Ignacio Baleztena padre de nuevo y los judíos en Leiza



            Querido lector, la inauguración del Museo (carlista) de Recuerdos Históricos, creado por el aitacho (pinchar aquí y aquí para ver la historia y aquí para hacer una "visita virtual" al museo) el 1 de Julio de 1940 no dio casi tregua a los sanfermines con todo lo que ello suponía para mi padre de alboroto y disfrute. 

 
Desde su juventud Ignacio Baleztena gozó de los sanfermines a tope. En esta foto que guardaba se ve la antigua plaza de toros de Pamplona (anterior a 1922) en una corrida sanferminera en la que murió un caballo en el ruedo. Como curiosidad se ve a un numeroso grupo de mozos vestidos de pamplonicas ya en aquellos años sobre la puerta.
Finalizadas las mezetas, casi seguido, un nuevo motivo de gran alegría llegaba a la familia. La mamita (así llamábamos a mi madre Carmen) daba a luz el 17 de Julio a su octavo hijo, Carlos Baleztena Abarrategui, es decir “Caco”. A los niños nos mandaron a Leiza para que mi madre pudiera recuperarse, y en cuanto pudieron, los felices padres y el nuevo hijo se unieron al resto para pasar como era habitual el veraneo allí.

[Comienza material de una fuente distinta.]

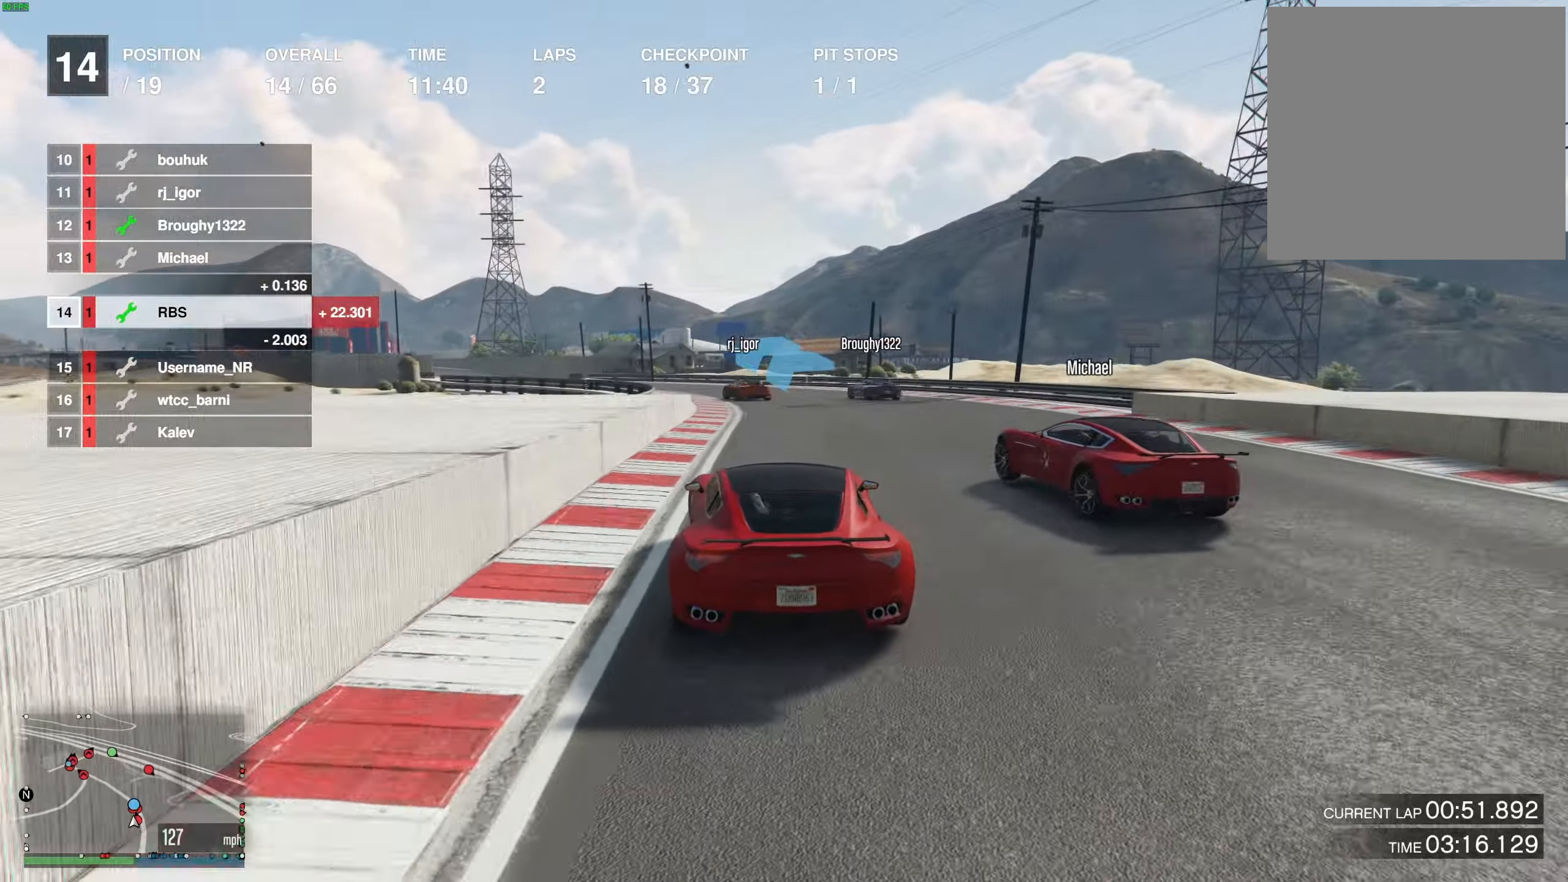
{"buttons": ["R2"], "left_stick": "down-left", "right_stick": "center", "events": [[33, "left_stick", "up-left"], [283, "left_stick", "down-left"], [350, "left_stick", "left"], [500, "left_stick", "down-left"]]}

Familia Baleztena Abarrategui en 1940. Abajo el 8º hijo Carlos (Caco)


También veíamos en anteriores entradas cómo el aitacho y el resto de la familia daban apoyo humanitario a extranjeros miembros de la Resistencia y otros que huían de el avance alemán, acogiéndoles entre Pamplona y Leiza (pinchar aquí y aquí). Pues bien, esto viene a colación porque precisamente a la llegada a esta noble villa se encontraron lo que leemos a continuación, escrito por tía Lola, hermana de Ignacio Baleztena:

“Al llegar a Leiza, nos encontramos con gran cantidad de extranjeros; entre ellos, señoras muy agradables y distinguidas. Nada sabían de sus maridos y su afán era poder reunirse con ellos en Marruecos o en Argelia; había también numerosos argelinos y un centenar de judíos que suspiraban por poder llegar a su tierra de promisión, principalmente representada en Tel-Aviv, la capital del estado de Israel, y cuyas construcciones modernas eran la antítesis de las tiendas levantadas por sus errantes antepasados.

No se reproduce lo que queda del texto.